==== DATA FOR ANALYSIS
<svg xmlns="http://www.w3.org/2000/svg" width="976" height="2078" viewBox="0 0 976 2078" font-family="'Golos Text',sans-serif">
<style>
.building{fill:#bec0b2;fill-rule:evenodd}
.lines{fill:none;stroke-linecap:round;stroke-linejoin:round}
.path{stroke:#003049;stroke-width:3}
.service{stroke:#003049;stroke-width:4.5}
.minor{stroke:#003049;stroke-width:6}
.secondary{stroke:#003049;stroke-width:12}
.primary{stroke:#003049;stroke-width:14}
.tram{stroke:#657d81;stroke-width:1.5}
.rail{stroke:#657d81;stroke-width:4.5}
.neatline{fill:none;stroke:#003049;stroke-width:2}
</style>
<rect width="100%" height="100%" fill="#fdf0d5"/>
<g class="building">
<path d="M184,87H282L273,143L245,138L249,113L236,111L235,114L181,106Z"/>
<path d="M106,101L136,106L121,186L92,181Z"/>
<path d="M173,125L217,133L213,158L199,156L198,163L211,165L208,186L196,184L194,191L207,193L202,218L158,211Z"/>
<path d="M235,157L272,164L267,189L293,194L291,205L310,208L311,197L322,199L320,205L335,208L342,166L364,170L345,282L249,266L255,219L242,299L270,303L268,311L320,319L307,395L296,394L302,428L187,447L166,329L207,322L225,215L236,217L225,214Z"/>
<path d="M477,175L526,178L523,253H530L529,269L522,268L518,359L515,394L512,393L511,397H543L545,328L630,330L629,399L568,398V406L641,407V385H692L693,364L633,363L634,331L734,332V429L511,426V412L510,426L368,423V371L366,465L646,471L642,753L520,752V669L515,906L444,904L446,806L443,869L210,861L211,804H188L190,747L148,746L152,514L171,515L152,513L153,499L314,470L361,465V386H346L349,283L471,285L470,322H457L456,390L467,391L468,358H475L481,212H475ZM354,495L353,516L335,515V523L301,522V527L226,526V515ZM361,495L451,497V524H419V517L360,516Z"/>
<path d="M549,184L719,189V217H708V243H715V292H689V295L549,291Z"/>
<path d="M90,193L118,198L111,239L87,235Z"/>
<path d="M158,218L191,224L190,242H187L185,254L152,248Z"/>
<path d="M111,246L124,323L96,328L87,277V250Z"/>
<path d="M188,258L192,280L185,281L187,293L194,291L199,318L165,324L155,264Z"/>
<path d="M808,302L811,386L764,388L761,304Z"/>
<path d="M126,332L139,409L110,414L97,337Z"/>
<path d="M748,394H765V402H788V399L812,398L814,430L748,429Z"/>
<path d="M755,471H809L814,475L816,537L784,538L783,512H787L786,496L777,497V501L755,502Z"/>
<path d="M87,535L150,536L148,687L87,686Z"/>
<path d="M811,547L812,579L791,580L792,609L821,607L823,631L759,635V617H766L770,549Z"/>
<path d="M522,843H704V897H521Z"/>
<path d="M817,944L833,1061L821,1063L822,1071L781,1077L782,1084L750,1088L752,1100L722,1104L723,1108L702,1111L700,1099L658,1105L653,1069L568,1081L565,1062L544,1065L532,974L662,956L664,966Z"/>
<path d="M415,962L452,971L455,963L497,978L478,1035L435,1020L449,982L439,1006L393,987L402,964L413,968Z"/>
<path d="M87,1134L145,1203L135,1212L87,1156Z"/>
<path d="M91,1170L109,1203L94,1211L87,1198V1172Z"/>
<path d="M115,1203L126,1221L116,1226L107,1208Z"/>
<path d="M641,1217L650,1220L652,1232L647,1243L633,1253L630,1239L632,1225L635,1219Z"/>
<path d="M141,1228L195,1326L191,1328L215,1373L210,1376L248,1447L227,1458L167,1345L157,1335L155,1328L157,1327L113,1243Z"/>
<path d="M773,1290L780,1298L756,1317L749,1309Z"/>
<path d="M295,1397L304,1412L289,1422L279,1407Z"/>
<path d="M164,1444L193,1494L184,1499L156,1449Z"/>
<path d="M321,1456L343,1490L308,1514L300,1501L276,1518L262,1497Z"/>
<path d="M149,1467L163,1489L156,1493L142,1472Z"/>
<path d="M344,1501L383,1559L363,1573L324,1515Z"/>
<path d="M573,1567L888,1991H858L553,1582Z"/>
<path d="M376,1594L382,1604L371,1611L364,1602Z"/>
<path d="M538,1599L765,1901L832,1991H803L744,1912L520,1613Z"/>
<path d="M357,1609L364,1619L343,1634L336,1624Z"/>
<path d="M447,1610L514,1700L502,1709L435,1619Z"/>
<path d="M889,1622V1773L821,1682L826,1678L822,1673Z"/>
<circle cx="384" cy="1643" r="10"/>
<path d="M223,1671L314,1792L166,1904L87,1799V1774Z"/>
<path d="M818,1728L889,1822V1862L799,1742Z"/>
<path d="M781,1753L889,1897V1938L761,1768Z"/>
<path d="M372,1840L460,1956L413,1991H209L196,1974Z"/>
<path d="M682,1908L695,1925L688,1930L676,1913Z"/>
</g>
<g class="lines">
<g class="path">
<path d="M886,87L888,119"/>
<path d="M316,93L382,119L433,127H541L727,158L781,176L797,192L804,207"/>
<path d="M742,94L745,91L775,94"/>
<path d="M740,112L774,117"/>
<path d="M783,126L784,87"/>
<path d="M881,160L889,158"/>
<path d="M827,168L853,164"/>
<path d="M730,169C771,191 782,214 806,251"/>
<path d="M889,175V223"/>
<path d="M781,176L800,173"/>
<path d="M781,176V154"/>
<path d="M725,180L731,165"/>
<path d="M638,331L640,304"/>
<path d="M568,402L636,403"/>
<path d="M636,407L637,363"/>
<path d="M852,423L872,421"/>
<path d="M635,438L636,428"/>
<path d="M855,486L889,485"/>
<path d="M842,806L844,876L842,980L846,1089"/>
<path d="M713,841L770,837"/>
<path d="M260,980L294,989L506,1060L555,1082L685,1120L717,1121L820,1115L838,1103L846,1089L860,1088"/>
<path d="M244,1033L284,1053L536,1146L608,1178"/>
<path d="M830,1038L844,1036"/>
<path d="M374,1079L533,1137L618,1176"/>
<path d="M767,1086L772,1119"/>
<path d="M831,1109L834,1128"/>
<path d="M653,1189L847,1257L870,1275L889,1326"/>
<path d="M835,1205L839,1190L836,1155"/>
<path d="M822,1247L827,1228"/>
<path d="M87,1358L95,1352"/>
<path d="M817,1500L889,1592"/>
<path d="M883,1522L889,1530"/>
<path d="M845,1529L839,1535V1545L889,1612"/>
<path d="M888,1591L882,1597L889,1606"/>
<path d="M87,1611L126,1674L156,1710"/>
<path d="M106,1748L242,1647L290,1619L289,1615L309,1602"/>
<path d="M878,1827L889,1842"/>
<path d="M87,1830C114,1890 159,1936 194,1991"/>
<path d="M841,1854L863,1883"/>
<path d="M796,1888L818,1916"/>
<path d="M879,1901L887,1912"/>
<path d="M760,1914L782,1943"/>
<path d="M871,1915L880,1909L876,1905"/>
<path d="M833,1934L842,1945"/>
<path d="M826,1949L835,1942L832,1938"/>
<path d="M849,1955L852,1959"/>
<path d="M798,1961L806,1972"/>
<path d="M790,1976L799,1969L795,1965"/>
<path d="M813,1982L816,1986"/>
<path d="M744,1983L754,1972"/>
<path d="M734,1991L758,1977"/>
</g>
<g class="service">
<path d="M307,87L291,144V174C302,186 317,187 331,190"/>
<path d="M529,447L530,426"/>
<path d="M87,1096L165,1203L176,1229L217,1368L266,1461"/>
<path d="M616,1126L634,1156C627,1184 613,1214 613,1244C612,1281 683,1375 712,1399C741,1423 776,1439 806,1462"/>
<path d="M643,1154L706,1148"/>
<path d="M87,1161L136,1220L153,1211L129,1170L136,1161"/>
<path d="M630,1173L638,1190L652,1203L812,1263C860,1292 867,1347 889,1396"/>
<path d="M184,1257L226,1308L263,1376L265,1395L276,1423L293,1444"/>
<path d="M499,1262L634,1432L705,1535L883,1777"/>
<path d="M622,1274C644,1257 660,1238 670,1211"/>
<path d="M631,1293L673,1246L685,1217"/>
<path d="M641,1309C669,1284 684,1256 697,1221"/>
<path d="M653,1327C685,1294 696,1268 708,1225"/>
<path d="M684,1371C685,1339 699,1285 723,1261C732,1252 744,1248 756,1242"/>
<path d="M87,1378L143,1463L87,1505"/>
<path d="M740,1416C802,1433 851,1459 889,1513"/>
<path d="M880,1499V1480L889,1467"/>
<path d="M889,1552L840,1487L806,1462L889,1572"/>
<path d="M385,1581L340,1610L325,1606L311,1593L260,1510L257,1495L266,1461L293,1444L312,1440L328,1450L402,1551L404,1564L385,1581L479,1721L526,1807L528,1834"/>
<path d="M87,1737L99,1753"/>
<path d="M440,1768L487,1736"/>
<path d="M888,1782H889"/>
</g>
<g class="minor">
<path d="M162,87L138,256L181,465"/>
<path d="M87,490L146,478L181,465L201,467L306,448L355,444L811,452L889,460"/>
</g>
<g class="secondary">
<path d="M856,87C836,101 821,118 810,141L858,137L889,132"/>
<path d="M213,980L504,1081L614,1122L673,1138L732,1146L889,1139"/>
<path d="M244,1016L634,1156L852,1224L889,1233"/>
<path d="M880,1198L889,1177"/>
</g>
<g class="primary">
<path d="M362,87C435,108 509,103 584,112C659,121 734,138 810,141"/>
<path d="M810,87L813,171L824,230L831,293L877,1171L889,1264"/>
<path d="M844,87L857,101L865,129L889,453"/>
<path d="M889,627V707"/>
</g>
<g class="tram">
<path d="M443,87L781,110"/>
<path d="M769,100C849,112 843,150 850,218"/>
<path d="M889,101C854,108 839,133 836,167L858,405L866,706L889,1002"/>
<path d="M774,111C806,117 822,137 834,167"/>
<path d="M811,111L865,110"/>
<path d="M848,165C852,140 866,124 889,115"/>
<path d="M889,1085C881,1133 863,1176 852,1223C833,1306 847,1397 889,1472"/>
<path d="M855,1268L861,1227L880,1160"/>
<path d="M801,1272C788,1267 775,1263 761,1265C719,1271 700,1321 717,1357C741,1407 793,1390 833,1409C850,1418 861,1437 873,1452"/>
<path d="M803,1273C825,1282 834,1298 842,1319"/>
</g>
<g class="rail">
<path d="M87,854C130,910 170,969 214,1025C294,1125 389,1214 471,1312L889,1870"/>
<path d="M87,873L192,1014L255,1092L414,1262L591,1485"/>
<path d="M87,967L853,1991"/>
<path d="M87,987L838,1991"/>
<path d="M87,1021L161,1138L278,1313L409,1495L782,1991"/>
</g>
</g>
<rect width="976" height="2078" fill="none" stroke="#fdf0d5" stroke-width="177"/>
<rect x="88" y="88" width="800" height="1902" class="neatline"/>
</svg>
========
Your answer should be a number only: the count of lines above in which the string "height" appears.

◆ REPLY
4